%%
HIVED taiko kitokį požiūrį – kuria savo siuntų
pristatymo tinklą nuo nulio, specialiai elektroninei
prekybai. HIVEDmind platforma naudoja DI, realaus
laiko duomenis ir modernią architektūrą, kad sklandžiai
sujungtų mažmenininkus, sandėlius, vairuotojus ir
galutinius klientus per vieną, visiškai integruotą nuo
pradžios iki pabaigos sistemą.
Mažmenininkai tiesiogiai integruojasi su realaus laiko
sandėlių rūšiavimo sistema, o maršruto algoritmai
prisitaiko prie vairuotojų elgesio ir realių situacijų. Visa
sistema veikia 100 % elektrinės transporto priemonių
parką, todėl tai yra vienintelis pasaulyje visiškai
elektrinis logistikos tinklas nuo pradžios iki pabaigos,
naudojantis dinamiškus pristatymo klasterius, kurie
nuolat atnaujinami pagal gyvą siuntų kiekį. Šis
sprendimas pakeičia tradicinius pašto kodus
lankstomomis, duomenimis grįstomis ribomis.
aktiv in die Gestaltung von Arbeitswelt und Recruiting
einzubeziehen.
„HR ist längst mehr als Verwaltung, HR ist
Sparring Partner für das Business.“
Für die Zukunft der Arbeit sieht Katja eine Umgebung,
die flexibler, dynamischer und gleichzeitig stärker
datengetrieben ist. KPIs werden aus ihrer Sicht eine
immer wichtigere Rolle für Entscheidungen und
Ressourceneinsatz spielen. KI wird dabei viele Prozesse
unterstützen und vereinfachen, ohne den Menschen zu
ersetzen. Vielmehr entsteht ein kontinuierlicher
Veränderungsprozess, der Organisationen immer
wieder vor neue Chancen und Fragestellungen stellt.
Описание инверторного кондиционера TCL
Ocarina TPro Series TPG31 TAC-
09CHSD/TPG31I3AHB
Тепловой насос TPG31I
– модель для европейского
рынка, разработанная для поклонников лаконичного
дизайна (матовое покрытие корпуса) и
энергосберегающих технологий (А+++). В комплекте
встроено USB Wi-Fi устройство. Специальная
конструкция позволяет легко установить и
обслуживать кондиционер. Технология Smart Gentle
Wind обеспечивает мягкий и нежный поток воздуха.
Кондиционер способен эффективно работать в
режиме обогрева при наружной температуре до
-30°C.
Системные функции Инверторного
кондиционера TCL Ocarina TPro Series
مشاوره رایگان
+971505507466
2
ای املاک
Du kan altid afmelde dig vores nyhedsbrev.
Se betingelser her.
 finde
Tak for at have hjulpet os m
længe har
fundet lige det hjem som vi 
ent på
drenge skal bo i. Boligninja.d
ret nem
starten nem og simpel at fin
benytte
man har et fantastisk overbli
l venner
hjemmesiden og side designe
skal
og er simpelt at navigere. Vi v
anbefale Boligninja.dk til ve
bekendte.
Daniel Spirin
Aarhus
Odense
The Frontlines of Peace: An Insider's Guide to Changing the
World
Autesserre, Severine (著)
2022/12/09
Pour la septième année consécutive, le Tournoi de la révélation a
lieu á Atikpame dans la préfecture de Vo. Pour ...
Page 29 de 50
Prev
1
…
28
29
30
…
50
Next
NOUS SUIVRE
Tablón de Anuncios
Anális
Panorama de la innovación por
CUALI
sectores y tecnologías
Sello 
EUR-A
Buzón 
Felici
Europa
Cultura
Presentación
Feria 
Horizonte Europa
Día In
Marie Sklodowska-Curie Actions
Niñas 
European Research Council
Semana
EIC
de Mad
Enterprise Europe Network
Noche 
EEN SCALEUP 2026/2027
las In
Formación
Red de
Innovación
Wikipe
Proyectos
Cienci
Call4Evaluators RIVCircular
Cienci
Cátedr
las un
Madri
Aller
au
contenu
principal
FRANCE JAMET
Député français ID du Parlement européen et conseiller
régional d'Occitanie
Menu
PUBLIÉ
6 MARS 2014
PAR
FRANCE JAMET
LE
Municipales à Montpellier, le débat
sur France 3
%%
Activity>
Put every one of the lines above into a numbered list, leaving out any blank lines.

Answer to the exercise>
1. HIVED taiko kitokį požiūrį – kuria savo siuntų
2. pristatymo tinklą nuo nulio, specialiai elektroninei
3. prekybai. HIVEDmind platforma naudoja DI, realaus
4. laiko duomenis ir modernią architektūrą, kad sklandžiai
5. sujungtų mažmenininkus, sandėlius, vairuotojus ir
6. galutinius klientus per vieną, visiškai integruotą nuo
7. pradžios iki pabaigos sistemą.
8. Mažmenininkai tiesiogiai integruojasi su realaus laiko
9. sandėlių rūšiavimo sistema, o maršruto algoritmai
10. prisitaiko prie vairuotojų elgesio ir realių situacijų. Visa
11. sistema veikia 100 % elektrinės transporto priemonių
12. parką, todėl tai yra vienintelis pasaulyje visiškai
13. elektrinis logistikos tinklas nuo pradžios iki pabaigos,
14. naudojantis dinamiškus pristatymo klasterius, kurie
15. nuolat atnaujinami pagal gyvą siuntų kiekį. Šis
16. sprendimas pakeičia tradicinius pašto kodus
17. lankstomomis, duomenimis grįstomis ribomis.
18. aktiv in die Gestaltung von Arbeitswelt und Recruiting
19. einzubeziehen.
20. „HR ist längst mehr als Verwaltung, HR ist
21. Sparring Partner für das Business.“
22. Für die Zukunft der Arbeit sieht Katja eine Umgebung,
23. die flexibler, dynamischer und gleichzeitig stärker
24. datengetrieben ist. KPIs werden aus ihrer Sicht eine
25. immer wichtigere Rolle für Entscheidungen und
26. Ressourceneinsatz spielen. KI wird dabei viele Prozesse
27. unterstützen und vereinfachen, ohne den Menschen zu
28. ersetzen. Vielmehr entsteht ein kontinuierlicher
29. Veränderungsprozess, der Organisationen immer
30. wieder vor neue Chancen und Fragestellungen stellt.
31. Описание инверторного кондиционера TCL
32. Ocarina TPro Series TPG31 TAC-
33. 09CHSD/TPG31I3AHB
34. Тепловой насос TPG31I
35. – модель для европейского
36. рынка, разработанная для поклонников лаконичного
37. дизайна (матовое покрытие корпуса) и
38. энергосберегающих технологий (А+++). В комплекте
39. встроено USB Wi-Fi устройство. Специальная
40. конструкция позволяет легко установить и
41. обслуживать кондиционер. Технология Smart Gentle
42. Wind обеспечивает мягкий и нежный поток воздуха.
43. Кондиционер способен эффективно работать в
44. режиме обогрева при наружной температуре до
45. -30°C.
46. Системные функции Инверторного
47. кондиционера TCL Ocarina TPro Series
48. مشاوره رایگان
49. +971505507466
50. 2
51. ای املاک
52. Du kan altid afmelde dig vores nyhedsbrev.
53. Se betingelser her.
54.  finde
55. Tak for at have hjulpet os m
56. længe har
57. fundet lige det hjem som vi 
58. ent på
59. drenge skal bo i. Boligninja.d
60. ret nem
61. starten nem og simpel at fin
62. benytte
63. man har et fantastisk overbli
64. l venner
65. hjemmesiden og side designe
66. skal
67. og er simpelt at navigere. Vi v
68. anbefale Boligninja.dk til ve
69. bekendte.
70. Daniel Spirin
71. Aarhus
72. Odense
73. The Frontlines of Peace: An Insider's Guide to Changing the
74. World
75. Autesserre, Severine (著)
76. 2022/12/09
77. Pour la septième année consécutive, le Tournoi de la révélation a
78. lieu á Atikpame dans la préfecture de Vo. Pour ...
79. Page 29 de 50
80. Prev
81. 1
82. …
83. 28
84. 29
85. 30
86. …
87. 50
88. Next
89. NOUS SUIVRE
90. Tablón de Anuncios
91. Anális
92. Panorama de la innovación por
93. CUALI
94. sectores y tecnologías
95. Sello 
96. EUR-A
97. Buzón 
98. Felici
99. Europa
100. Cultura
101. Presentación
102. Feria 
103. Horizonte Europa
104. Día In
105. Marie Sklodowska-Curie Actions
106. Niñas 
107. European Research Council
108. Semana
109. EIC
110. de Mad
111. Enterprise Europe Network
112. Noche 
113. EEN SCALEUP 2026/2027
114. las In
115. Formación
116. Red de
117. Innovación
118. Wikipe
119. Proyectos
120. Cienci
121. Call4Evaluators RIVCircular
122. Cienci
123. Cátedr
124. las un
125. Madri
126. Aller
127. au
128. contenu
129. principal
130. FRANCE JAMET
131. Député français ID du Parlement européen et conseiller
132. régional d'Occitanie
133. Menu
134. PUBLIÉ
135. 6 MARS 2014
136. PAR
137. FRANCE JAMET
138. LE
139. Municipales à Montpellier, le débat
140. sur France 3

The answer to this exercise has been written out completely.